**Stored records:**
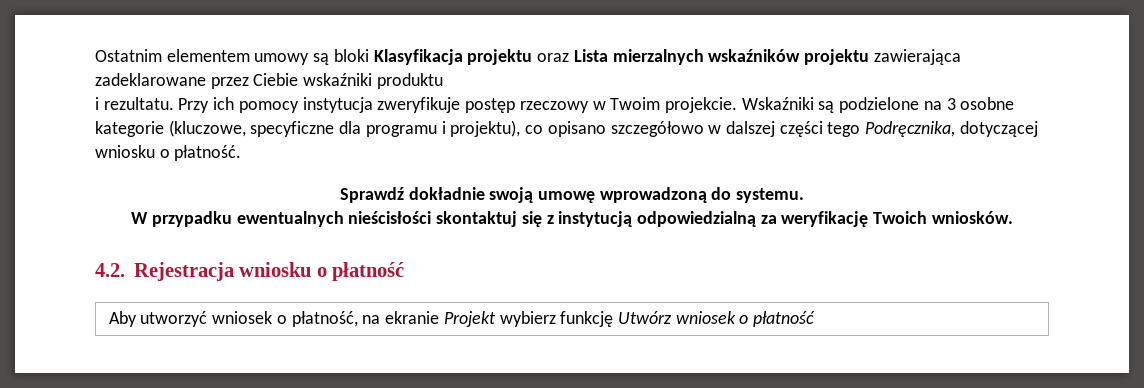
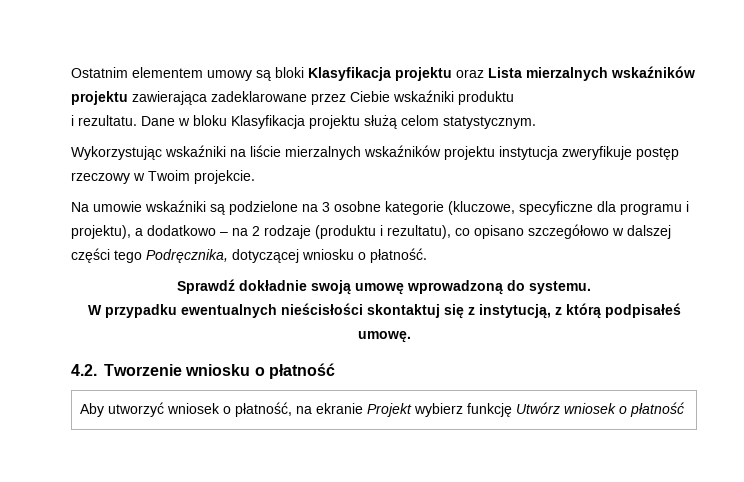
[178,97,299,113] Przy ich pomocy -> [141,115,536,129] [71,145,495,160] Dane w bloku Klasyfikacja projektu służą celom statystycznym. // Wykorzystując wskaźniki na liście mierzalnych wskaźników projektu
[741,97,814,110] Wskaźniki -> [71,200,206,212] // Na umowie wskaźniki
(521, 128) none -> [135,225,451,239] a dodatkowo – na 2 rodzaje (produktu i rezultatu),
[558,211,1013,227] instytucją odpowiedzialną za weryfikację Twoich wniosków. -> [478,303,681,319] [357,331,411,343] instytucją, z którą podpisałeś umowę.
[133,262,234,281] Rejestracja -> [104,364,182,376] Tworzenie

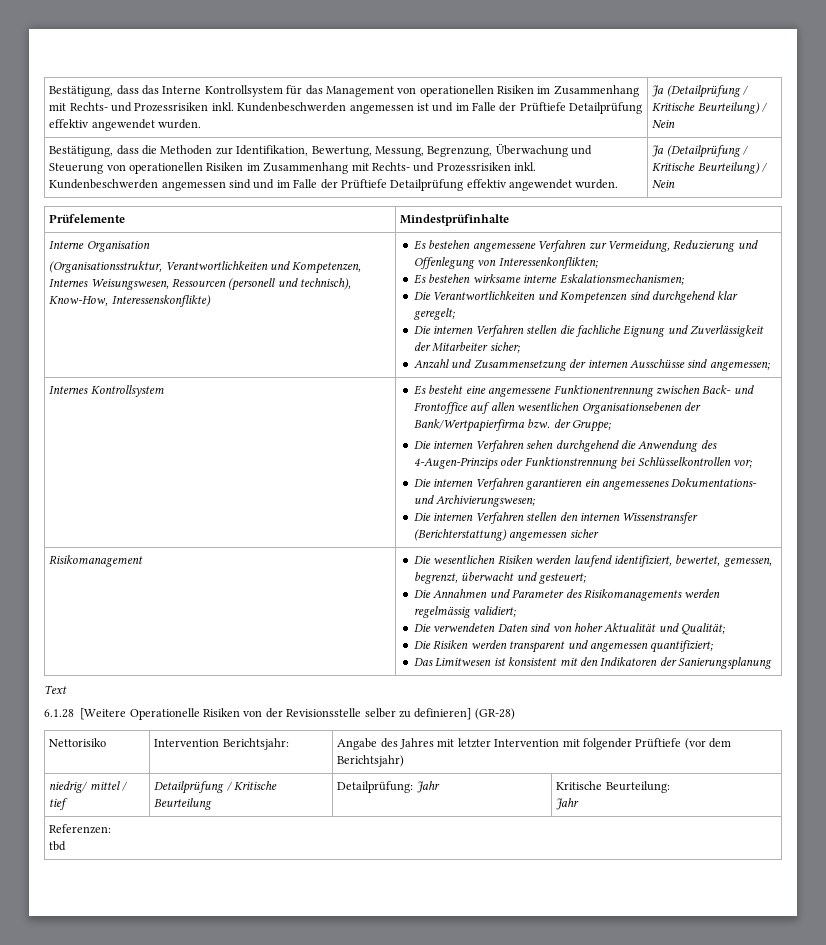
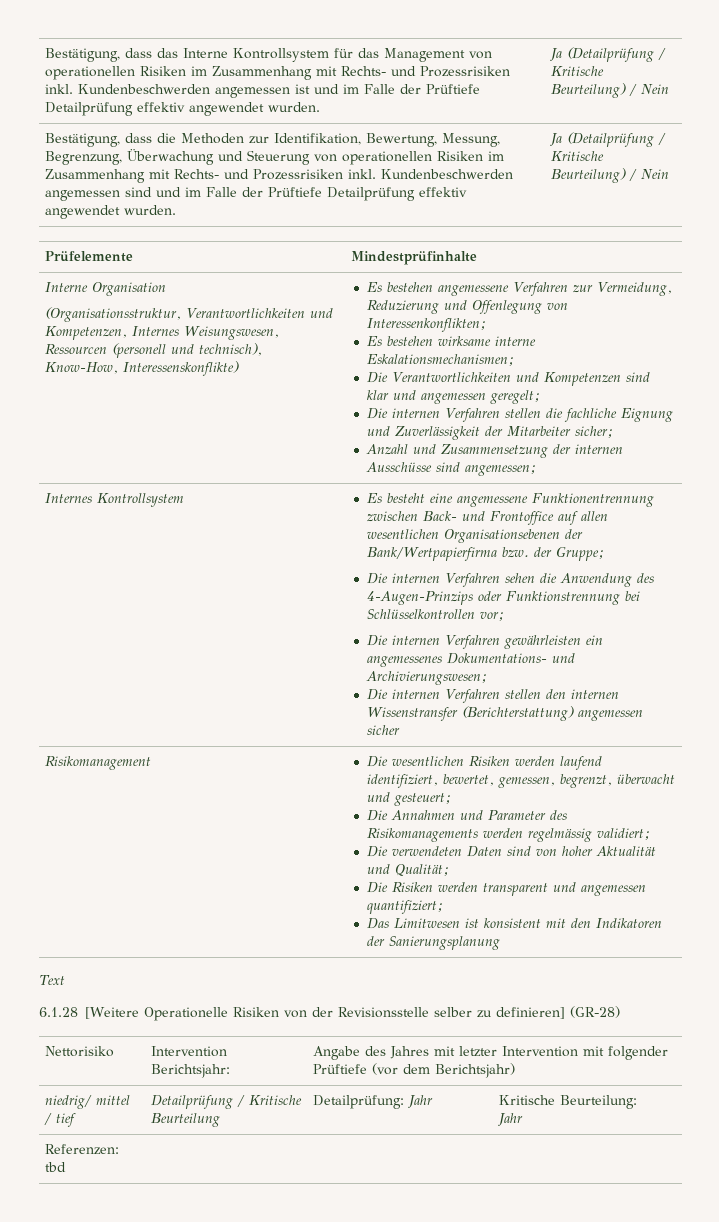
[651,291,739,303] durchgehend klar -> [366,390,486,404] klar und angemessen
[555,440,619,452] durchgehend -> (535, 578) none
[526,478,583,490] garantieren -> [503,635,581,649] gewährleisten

**INSTRUCTIONS FOR THE TASK:** Write out each entry again exactly, and skip the pictures.

**SOLUTION:**
[178,97,299,113] Przy ich pomocy -> [141,115,536,129] [71,145,495,160] Dane w bloku Klasyfikacja projektu służą celom statystycznym. // Wykorzystując wskaźniki na liście mierzalnych wskaźników projektu
[741,97,814,110] Wskaźniki -> [71,200,206,212] // Na umowie wskaźniki
(521, 128) none -> [135,225,451,239] a dodatkowo – na 2 rodzaje (produktu i rezultatu),
[558,211,1013,227] instytucją odpowiedzialną za weryfikację Twoich wniosków. -> [478,303,681,319] [357,331,411,343] instytucją, z którą podpisałeś umowę.
[133,262,234,281] Rejestracja -> [104,364,182,376] Tworzenie

[651,291,739,303] durchgehend klar -> [366,390,486,404] klar und angemessen
[555,440,619,452] durchgehend -> (535, 578) none
[526,478,583,490] garantieren -> [503,635,581,649] gewährleisten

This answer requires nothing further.